My boyfriend and I met online and clicked right away. He was from South Carolina, former military, and planning on moving to my state to go back to school. He came and visited and it was just amazing. You know that saying when you know, you know? Well I knew this would be something special and it really has. The catch: My boyfriend's ex surprised him with the fact that she was pregnant when she was already 7 months along and he and I were already dating for about a month or so but had been talking for about 2 months. I didn't expect to stay with him but I decided to see what happens and he was very very upfront about everything from the moment he found out to now. He told me as soon as he found out and was sure to inform me that he felt no feelings towards his ex and he never wanted children but this was the cards dealt to him and he will step up to the plate as a dad and he has. He really loves his daughter and has decided that he does not want to be with his ex and the best thing he can do for his daughter is move on to getting the college degree he already planned for so that he can secure her future financially. His ex is uneducated and is working part time jobs at the moment and has custody of their daughter. He loves his little daughter who is 5 months old now and since he's moved he misses her tremendously but still believes this is the best thing he can do for her. I admire his decision and strength and understand that this is difficult for him.

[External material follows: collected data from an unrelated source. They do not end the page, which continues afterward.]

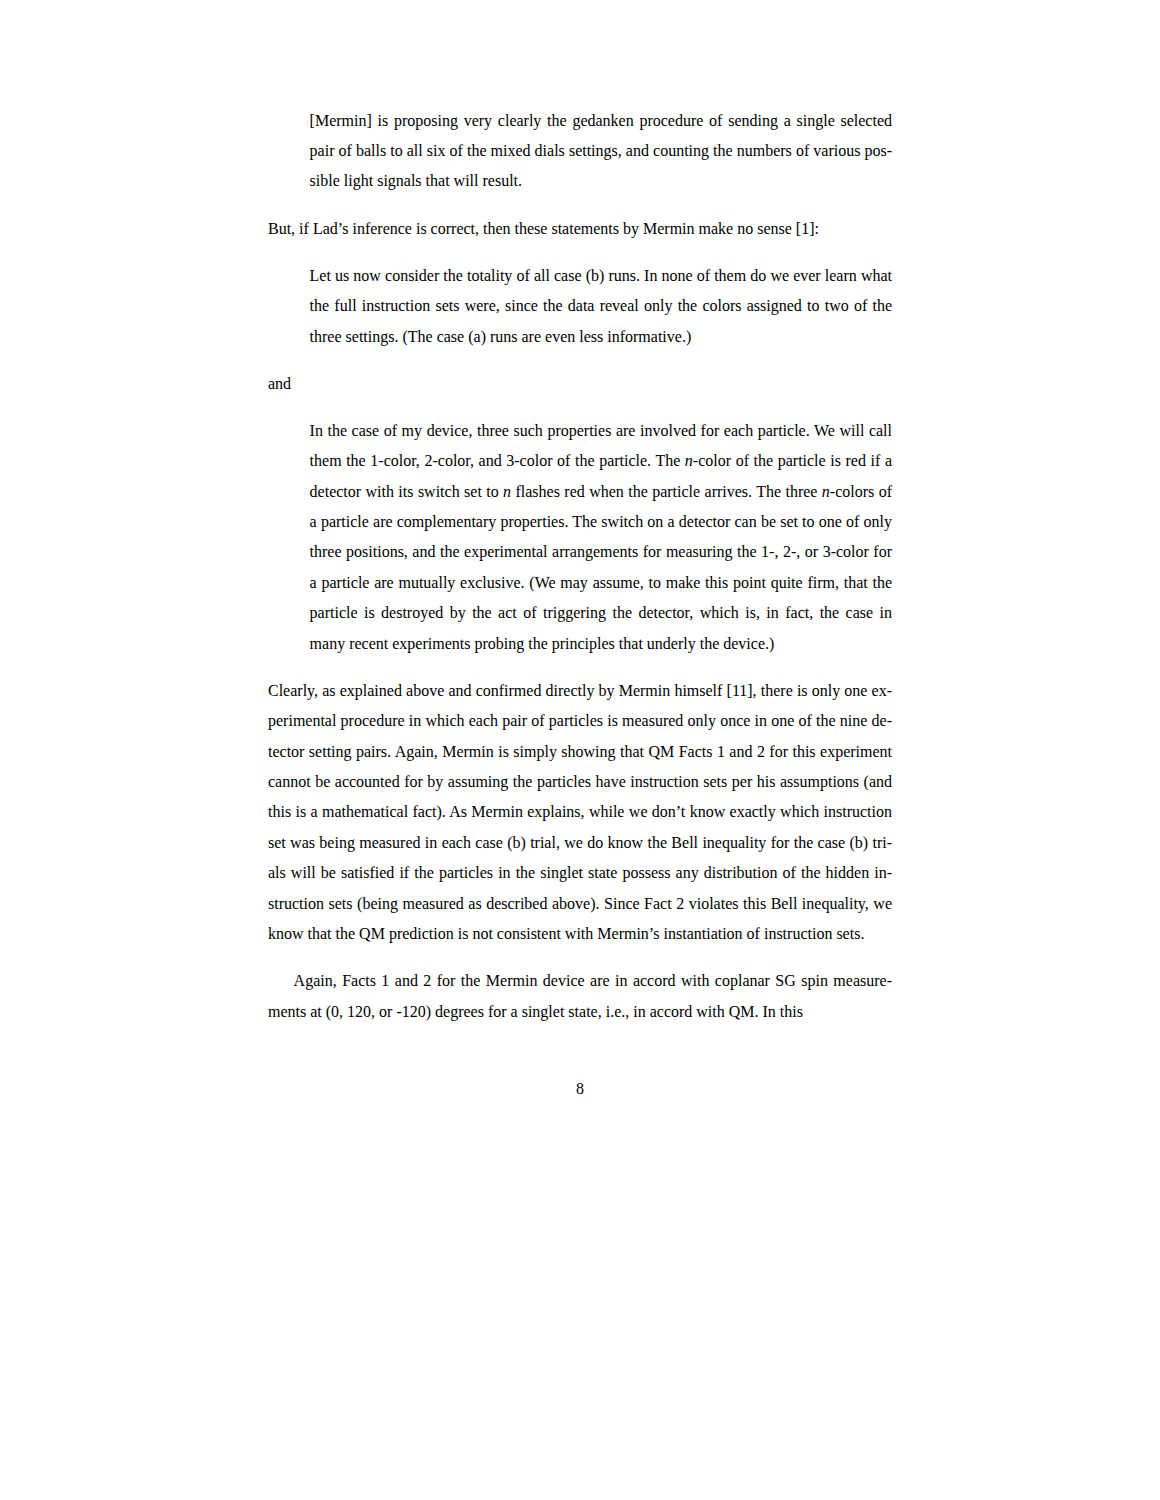[Mermin] is proposing very clearly the gedanken procedure of sending a single selected pair of balls to all six of the mixed dials settings, and counting the numbers of various possible light signals that will result.
But, if Lad’s inference is correct, then these statements by Mermin make no sense [1]:
Let us now consider the totality of all case (b) runs. In none of them do we ever learn what the full instruction sets were, since the data reveal only the colors assigned to two of the three settings. (The case (a) runs are even less informative.)
and
In the case of my device, three such properties are involved for each particle. We will call them the 1-color, 2-color, and 3-color of the particle. The n-color of the particle is red if a detector with its switch set to n flashes red when the particle arrives. The three n-colors of a particle are complementary properties. The switch on a detector can be set to one of only three positions, and the experimental arrangements for measuring the 1-, 2-, or 3-color for a particle are mutually exclusive. (We may assume, to make this point quite firm, that the particle is destroyed by the act of triggering the detector, which is, in fact, the case in many recent experiments probing the principles that underly the device.)
Clearly, as explained above and confirmed directly by Mermin himself [11], there is only one experimental procedure in which each pair of particles is measured only once in one of the nine detector setting pairs. Again, Mermin is simply showing that QM Facts 1 and 2 for this experiment cannot be accounted for by assuming the particles have instruction sets per his assumptions (and this is a mathematical fact). As Mermin explains, while we don’t know exactly which instruction set was being measured in each case (b) trial, we do know the Bell inequality for the case (b) trials will be satisfied if the particles in the singlet state possess any distribution of the hidden instruction sets (being measured as described above). Since Fact 2 violates this Bell inequality, we know that the QM prediction is not consistent with Mermin’s instantiation of instruction sets.
Again, Facts 1 and 2 for the Mermin device are in accord with coplanar SG spin measurements at (0, 120, or -120) degrees for a singlet state, i.e., in accord with QM. In this
8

This also means that the only way he gets to "see" his daughter is by talking to his ex. My boyfriend has decided he wants to try to maintain a friendship for the sake of his daughter and again, I admire that. His ex, although she still has strong feelings for him and admits it, has moved on to the best of her abilities and is dating someone else and my boyfriend and the ex are on friendly terms. Again, my boyfriend keeps me very much in the loop and she knows about me and etc.
The problem is I just can't seem to stop getting this feeling every time I know they're talking or texting. Mind you, the talking is infrequent enough and generally only about his daughter, but I can't help feeling a strong sense of possessiveness and frustration that he still has to stay in contact with her. On the other side of that, I am beyond happy that the two of them are on comfortable grounds and there has been no "baby mama drama" in any sense. For his daughter, I know this is absolutely best and I have accepted him having a child and am seeing the bright side of things.
I just want to find out how you ladies have found ways to deal with and get over this possessive or jealous feeling? Does it go away or is it something I have to learn to cope with?